16. En premier lieu, il résulte de ce qui précède que le moyen tenant au défaut de base légale de la décision en litige tiré, par voie d’exception, de l’illégalité de l’obligation de quitter le territoire français, ne peut qu’être écarté.
17. En deuxième lieu, M. A… ne saurait valablement soutenir que la décision en litige serait entachée d’une erreur manifeste d’appréciation dès lors que, ainsi qu’il a été dit au point 14, le requérant ne démontre pas le caractère personnel et actuel des risques de traitements inhumains ou dégradants auxquels il serait exposé en cas de retour dans son pays d’origine.
18. En dernier lieu, dès lors qu’il a refusé l’octroi d’un délai de départ volontaire, il ressort des dispositions précitées du 1er alinéa de l’article L. 612-6 du code de l’entrée et du séjour des étrangers et du droit d’asile que le préfet de police était tenu d’interdire le retour de M. A… sur le territoire français. Dans ces circonstances, le caractère disproportionné de cette mesure, prononcée pour une durée d’un an, ne ressort pas des pièces produites à l’appui de la requête, qui ne permettent pas de tenir pour établie l’installation durable de la vie privée et familiale du requérant en France.
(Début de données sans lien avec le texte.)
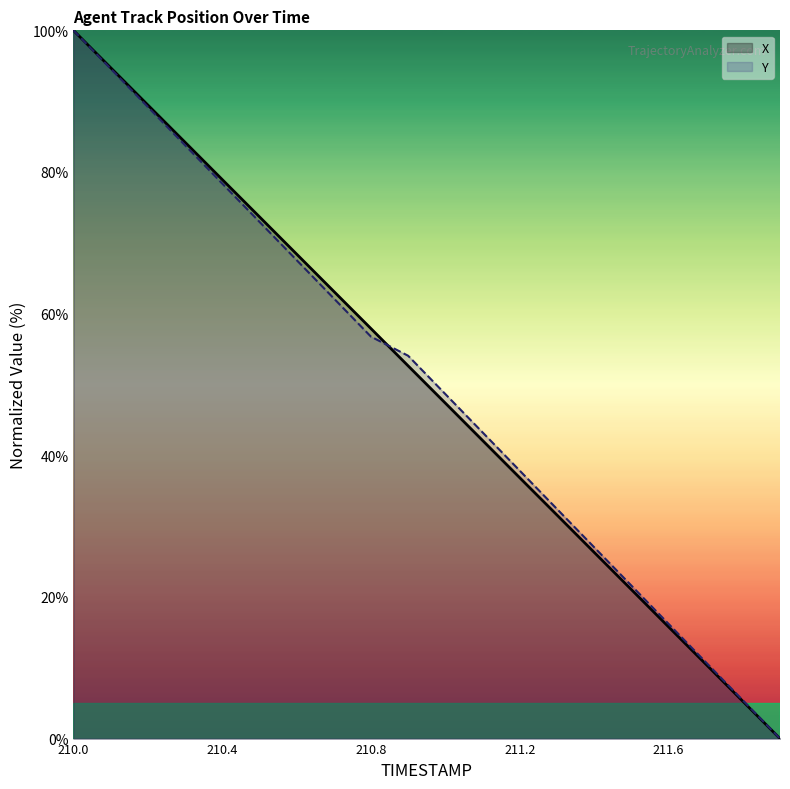

What is the sum of all Y values?

1002.7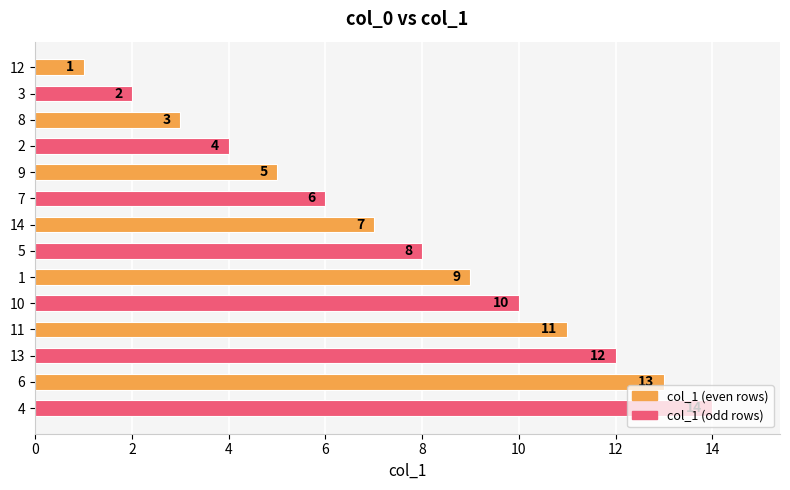

What is the label of the 3rd bar from the top?

8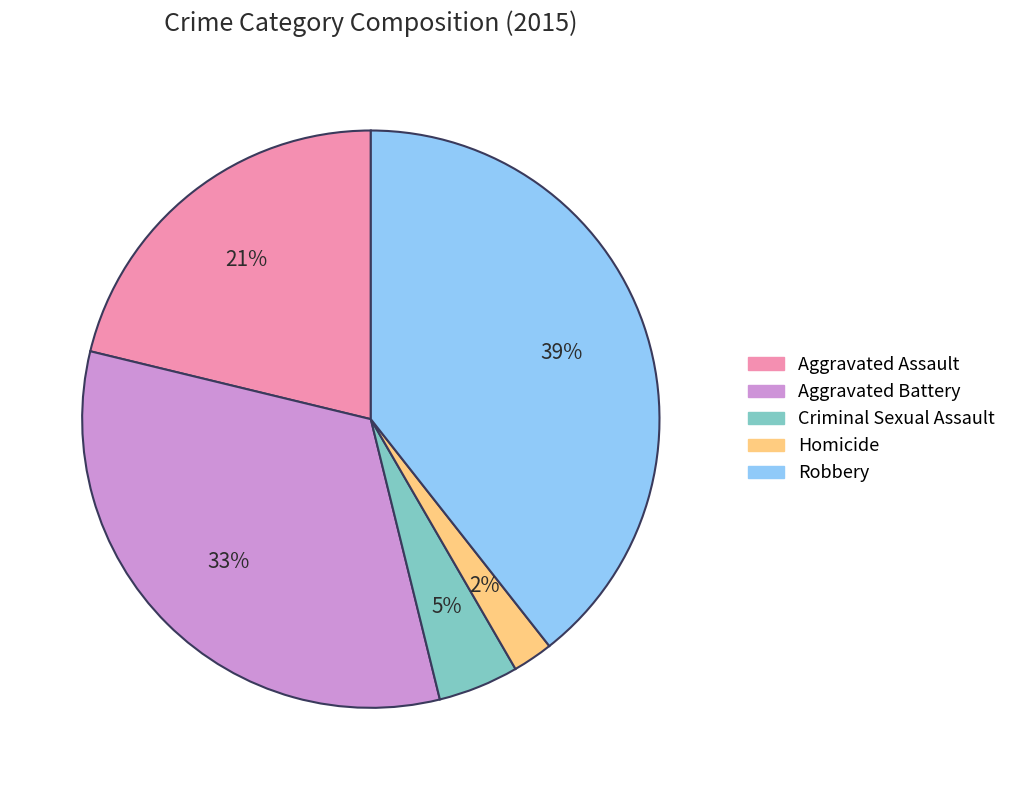

To the nearest percent, what is the difference between the Robbery and Aggravated Assault slice percentages?

18%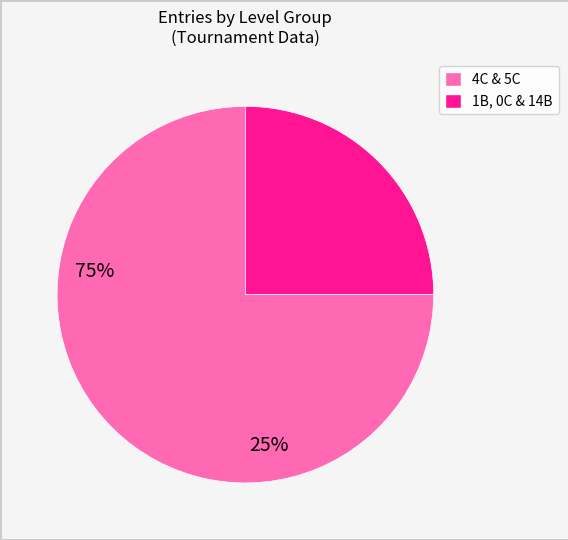

Does any single category account for the majority?

Yes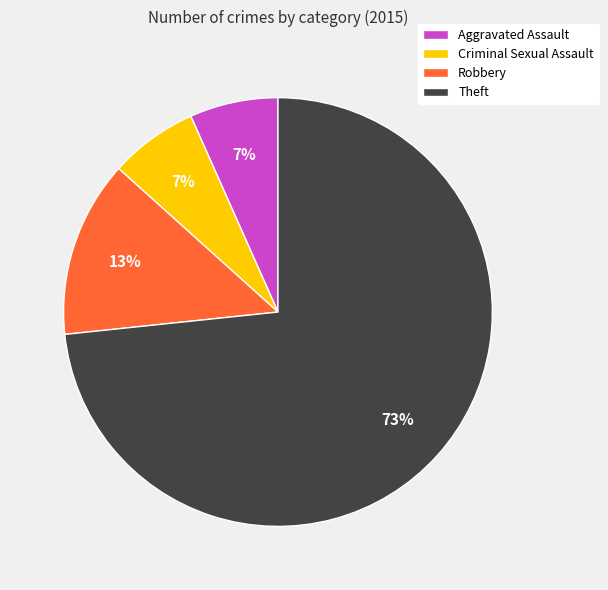

Is it true that Aggravated Assault is 13% of the pie?

False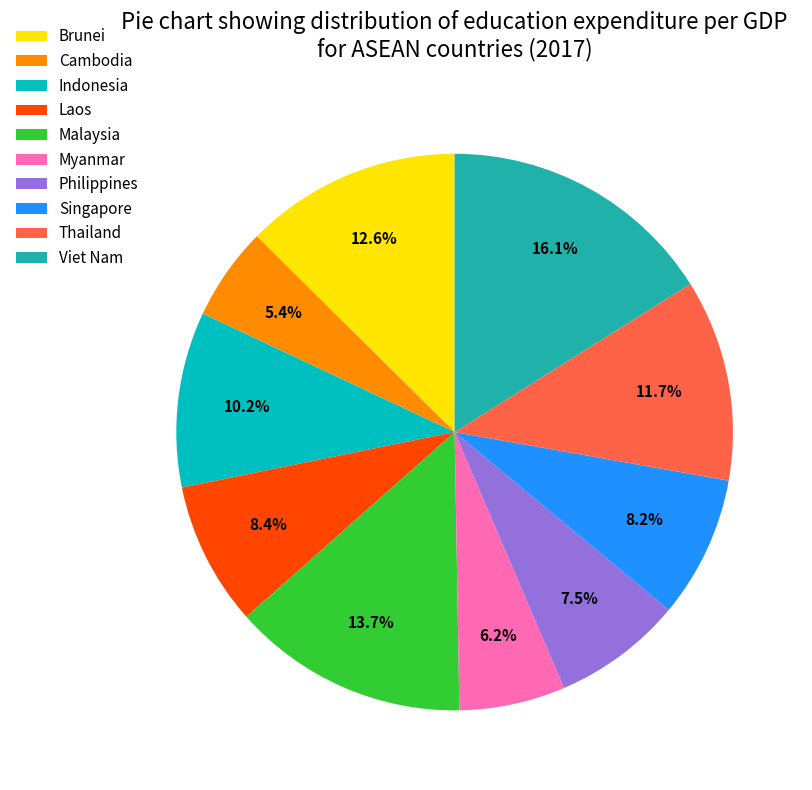

What is the smallest slice in the pie chart?

Cambodia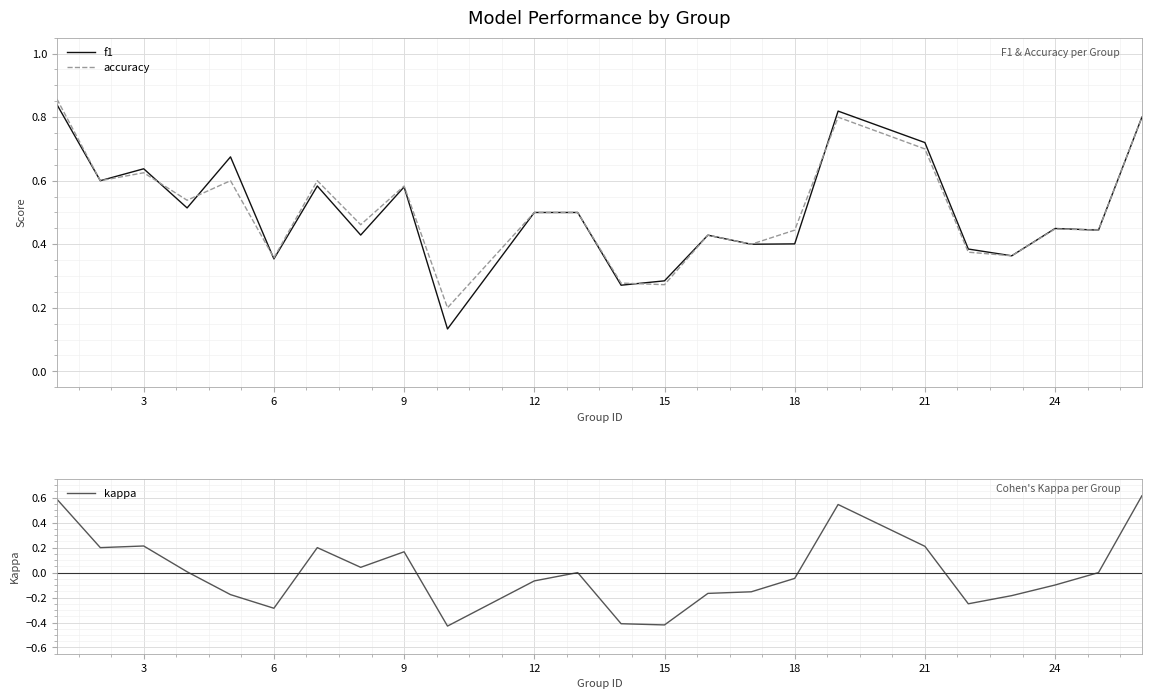

True or false: accuracy has a value of 0.8 at 18.

False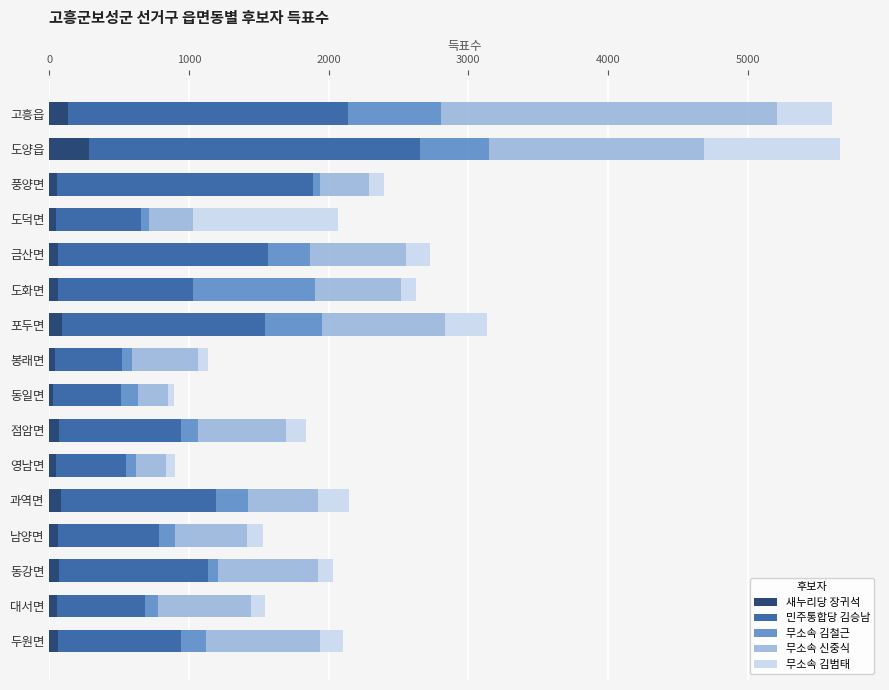

What is the maximum value for 새누리당 장귀석?

281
19. Il résulte de tout ce qui précède que les conclusions présentées par M. A… aux fins d’annulation des arrêtés du 30 septembre 2025 par lesquels le préfet de police l’a obligé à quitter le territoire français sans délai, a désigné le pays de renvoi et a interdit son retour sur le territoire français pour une durée d’un an doivent être rejetées.
D E C I D E :
Article 1er : La requête présentée par M. A… est rejetée.
Article 2 : Le présent jugement sera notifié à M. D… A… et au préfet de police.
Rendu public par mise à disposition au greffe le 14 octobre 2025.
La magistrate désignée,
Signé : C. Letort
La greffière,
Signé : N. Riellant
La République mande et ordonne au préfet de police en ce qui le concerne et à tous commissaires de justice à ce requis en ce qui concerne les voies de droit commun, contre les parties privées, de pourvoir à l’exécution du présent jugement.